→ **To do**:
A) Quote the loan agreement passage word for word, from "If an amount" to "by such Notes.".
B) In the loan agreement passage, what is the heading of Article XII?
C) Continue the loan agreement passage from where it stops.

→ **Text shown**:
==*==

If an amount to be setoff is to be applied to Indebtedness
of the Borrower to a Lender, other than Indebtedness
evidenced by any of the Notes held by such Lender, such
amount shall be applied ratably to such other Indebtedness
and to the Indebtedness evidenced by such Notes.
     ARTICLE XII
     BENEFIT OF AGREEMENT; ASSIGNMENTS; PARTICIPATIONS
     12.1.  Successors and Assigns.  The terms and
provisions of the Loan Documents shall be binding upon and
inure to the benefit of the Borrower and the Lenders and
their respective successors and assigns, except that (a)

==*==

→ **Information given**:
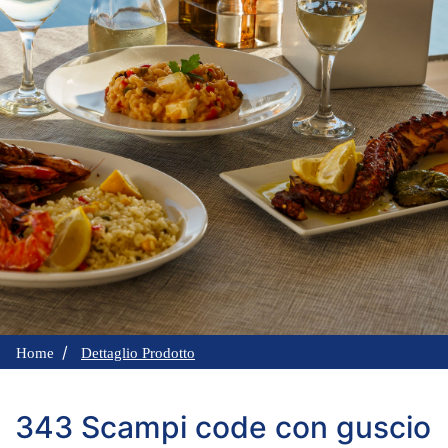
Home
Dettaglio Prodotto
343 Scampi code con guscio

==*==

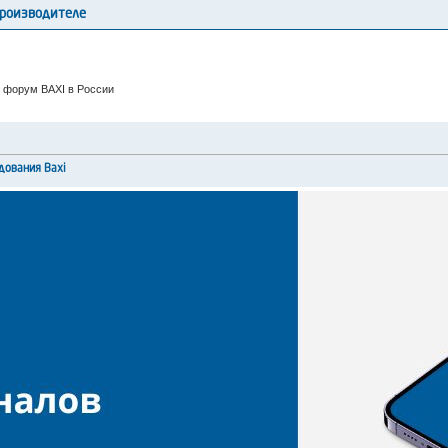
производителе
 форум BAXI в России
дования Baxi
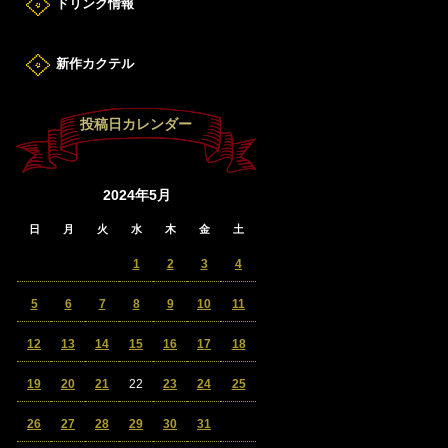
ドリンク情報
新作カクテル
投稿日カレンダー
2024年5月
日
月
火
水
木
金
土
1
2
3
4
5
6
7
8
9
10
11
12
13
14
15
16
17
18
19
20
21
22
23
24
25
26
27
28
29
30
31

==*==

→ **Exercise responses**:
A)
If an amount to be setoff is to be applied to Indebtedness
of the Borrower to a Lender, other than Indebtedness
evidenced by any of the Notes held by such Lender, such
amount shall be applied ratably to such other Indebtedness
and to the Indebtedness evidenced by such Notes.

B) Benefit of Agreement; Assignments; Participations.

C)
the Borrower shall not have the right to assign its rights
or obligations under the Loan Documents, and (b) any
assignment by any Lender must be made in compliance with
Section 12.3.  Notwithstanding clause (b) of this Section,
any Lender may at any time, without the consent of the
Borrower or the Agent, assign all or any portion of its
rights under this Agreement and its Notes to a Federal
Reserve Bank; provided, however, that no such assignment
to a Federal Reserve Bank shall release the transferor
Lender from its obligations hereunder.  The Agent may
treat the payee of any Note as the owner thereof for all
purposes hereof unless and until such payee complies with
Section 12.3 in the case of an assignment thereof or, in
the case of any other transfer, a written notice of the
transfer is filed with the Agent.  Any assignee or
transferee of a Note agrees by acceptance thereof to be
bound by all the terms and provisions of the Loan
Documents.  Any request, authority or consent of any
Person, who at the time of making such request or giving
such authority or consent is the holder of any Note, shall
be conclusive and binding on any subsequent holder,
transferee or assignee of such Note or of any Note or
Notes issued in exchange therefor.
     12.2.  Participations.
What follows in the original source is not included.